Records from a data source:
* * * *
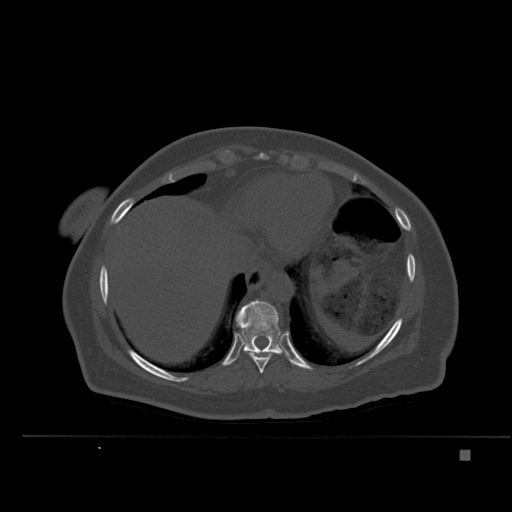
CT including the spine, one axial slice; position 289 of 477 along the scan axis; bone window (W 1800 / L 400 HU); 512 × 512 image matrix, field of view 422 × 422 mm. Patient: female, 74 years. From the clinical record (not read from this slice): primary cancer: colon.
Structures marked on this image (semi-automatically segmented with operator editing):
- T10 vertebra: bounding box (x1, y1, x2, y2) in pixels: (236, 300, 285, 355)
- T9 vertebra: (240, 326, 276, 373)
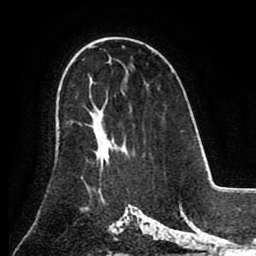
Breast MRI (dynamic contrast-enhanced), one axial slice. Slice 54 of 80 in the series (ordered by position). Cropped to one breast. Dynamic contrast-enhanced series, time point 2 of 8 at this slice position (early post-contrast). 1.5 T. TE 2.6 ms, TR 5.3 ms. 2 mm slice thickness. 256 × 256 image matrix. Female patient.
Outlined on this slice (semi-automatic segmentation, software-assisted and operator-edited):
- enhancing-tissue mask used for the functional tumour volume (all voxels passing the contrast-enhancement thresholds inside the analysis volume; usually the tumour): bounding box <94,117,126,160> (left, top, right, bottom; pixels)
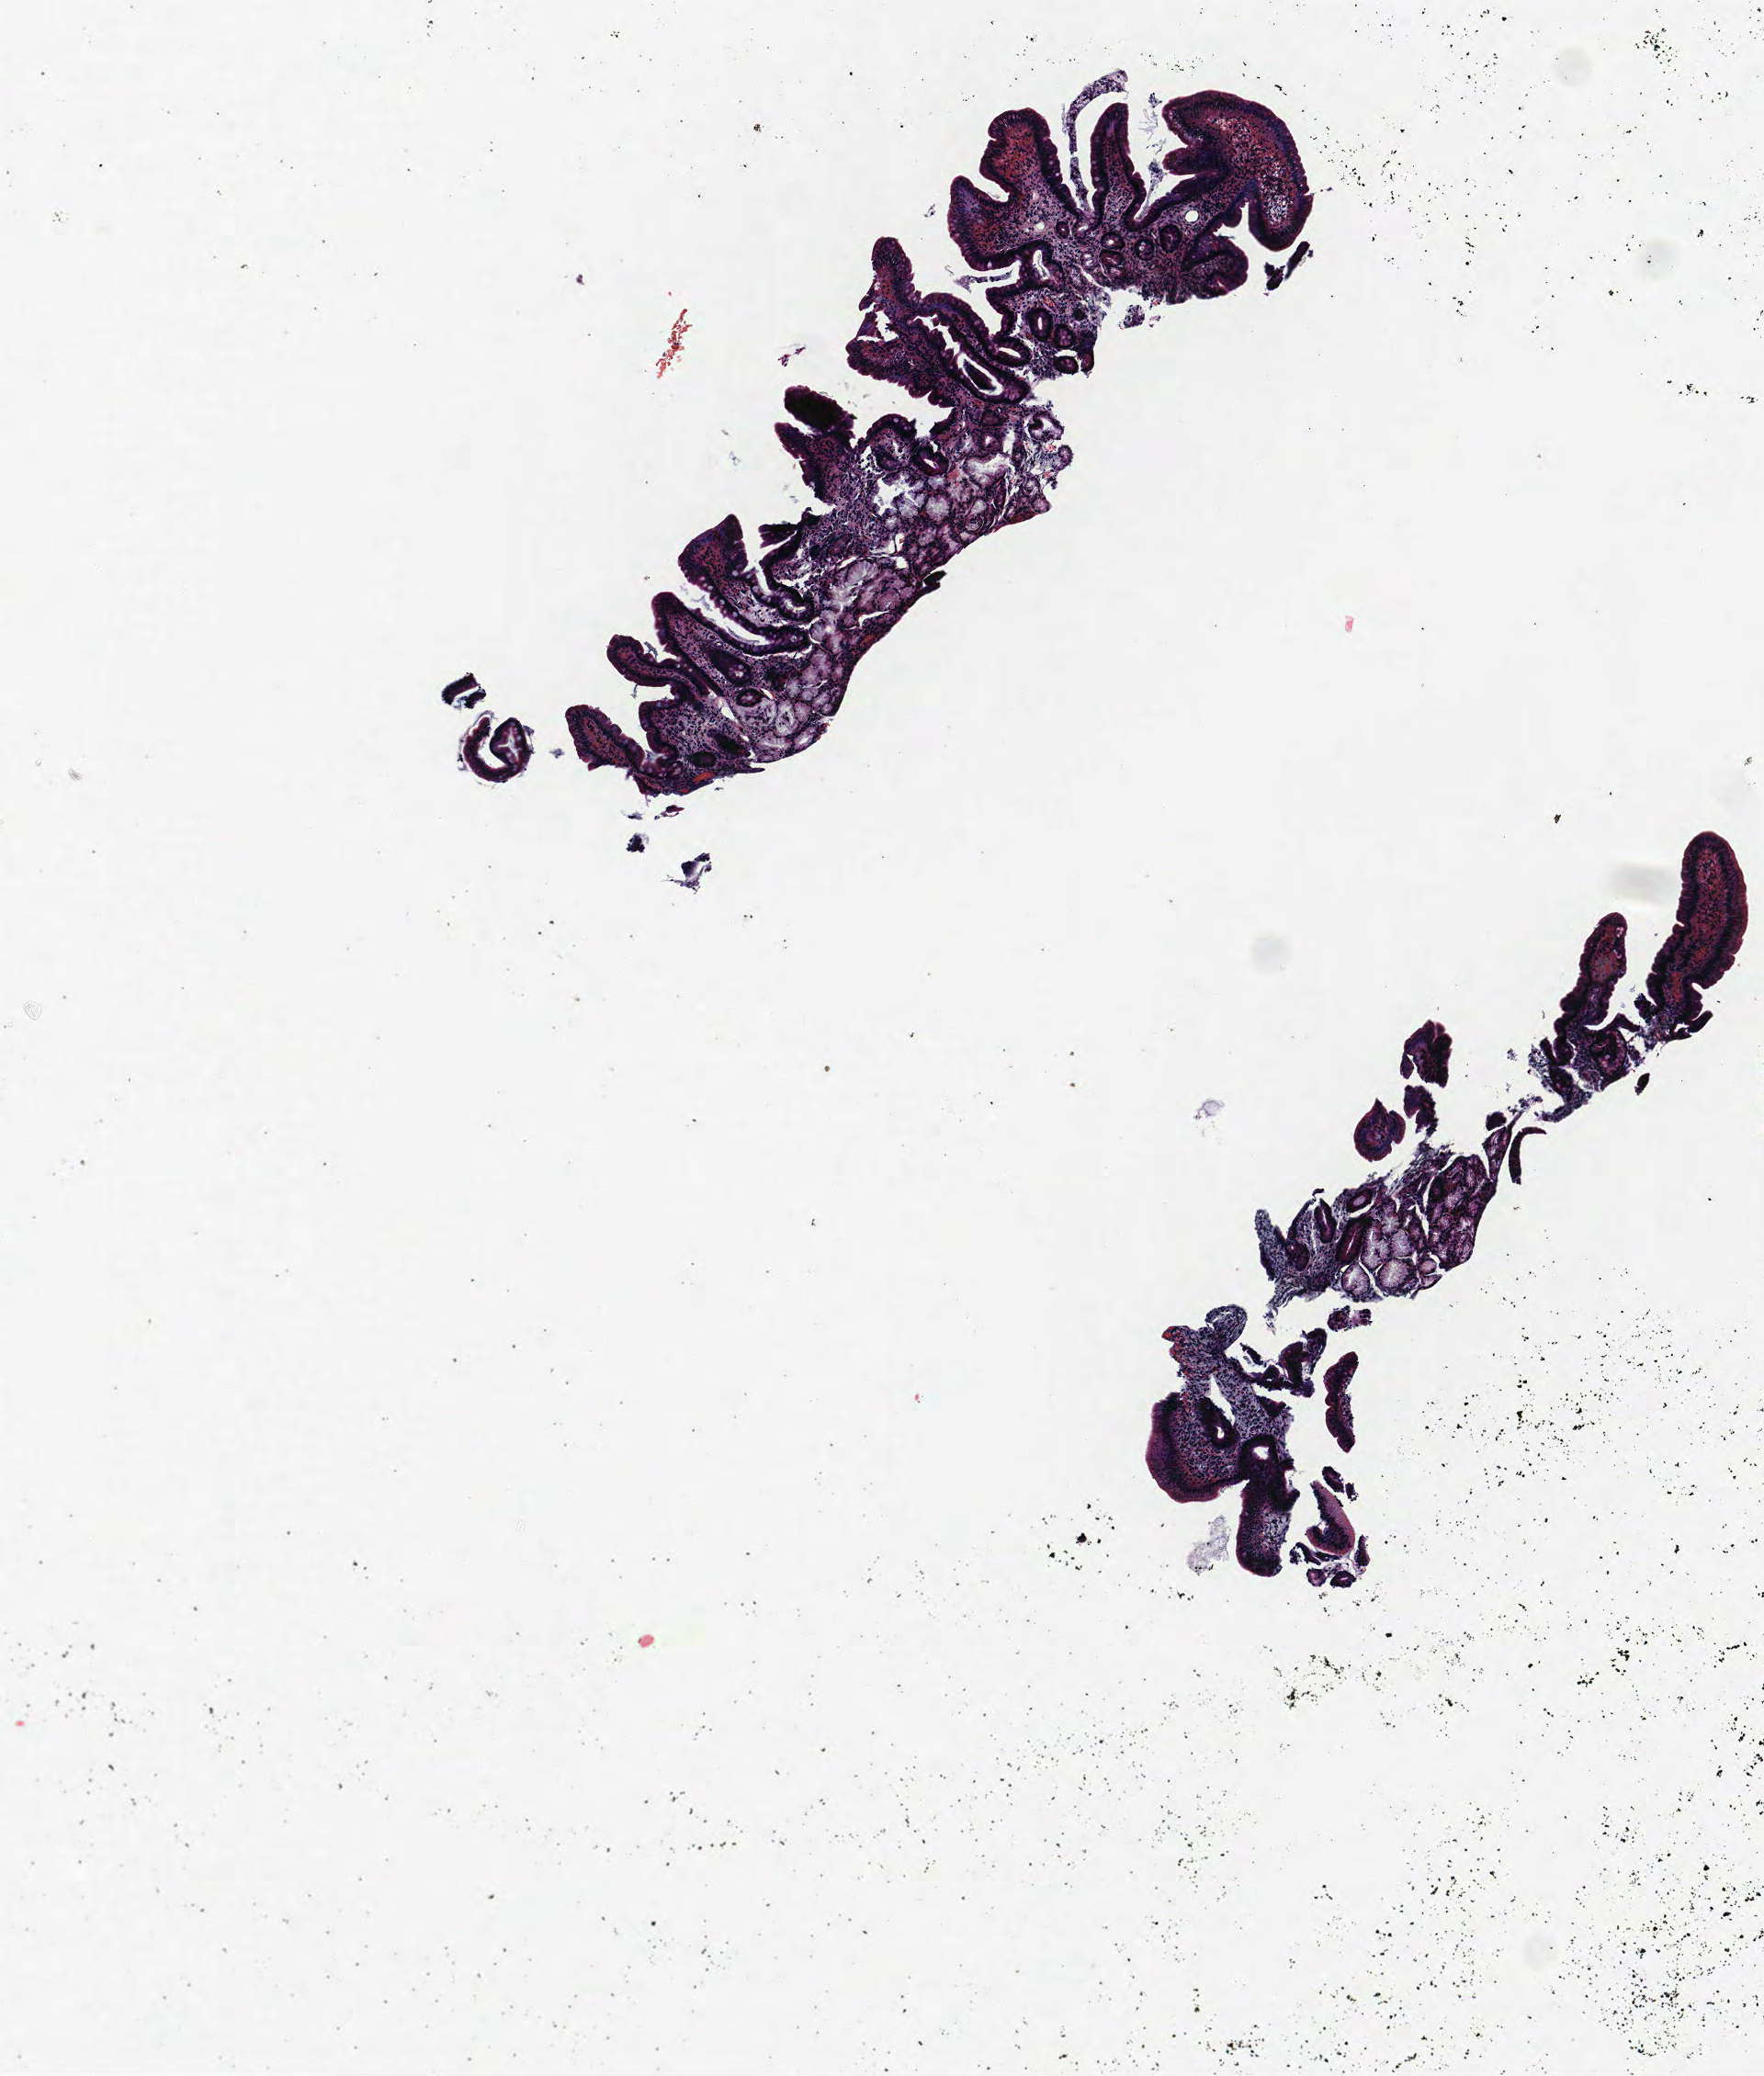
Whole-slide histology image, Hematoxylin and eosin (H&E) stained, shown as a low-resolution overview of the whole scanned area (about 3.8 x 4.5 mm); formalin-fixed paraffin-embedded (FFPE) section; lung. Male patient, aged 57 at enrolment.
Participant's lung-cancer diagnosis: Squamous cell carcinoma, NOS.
* * * *
> [Required work]: Each entry is to be transcribed verbatim, and any picture in it is to be skipped.

> [Result of this task]:
CT including the spine, one axial slice; position 289 of 477 along the scan axis; bone window (W 1800 / L 400 HU); 512 × 512 image matrix, field of view 422 × 422 mm. Patient: female, 74 years. From the clinical record (not read from this slice): primary cancer: colon.
Structures marked on this image (semi-automatically segmented with operator editing):
- T10 vertebra: bounding box (x1, y1, x2, y2) in pixels: (236, 300, 285, 355)
- T9 vertebra: (240, 326, 276, 373)
Breast MRI (dynamic contrast-enhanced), one axial slice. Slice 54 of 80 in the series (ordered by position). Cropped to one breast. Dynamic contrast-enhanced series, time point 2 of 8 at this slice position (early post-contrast). 1.5 T. TE 2.6 ms, TR 5.3 ms. 2 mm slice thickness. 256 × 256 image matrix. Female patient.
Outlined on this slice (semi-automatic segmentation, software-assisted and operator-edited):
- enhancing-tissue mask used for the functional tumour volume (all voxels passing the contrast-enhancement thresholds inside the analysis volume; usually the tumour): bounding box <94,117,126,160> (left, top, right, bottom; pixels)
Whole-slide histology image, Hematoxylin and eosin (H&E) stained, shown as a low-resolution overview of the whole scanned area (about 3.8 x 4.5 mm); formalin-fixed paraffin-embedded (FFPE) section; lung. Male patient, aged 57 at enrolment.
Participant's lung-cancer diagnosis: Squamous cell carcinoma, NOS.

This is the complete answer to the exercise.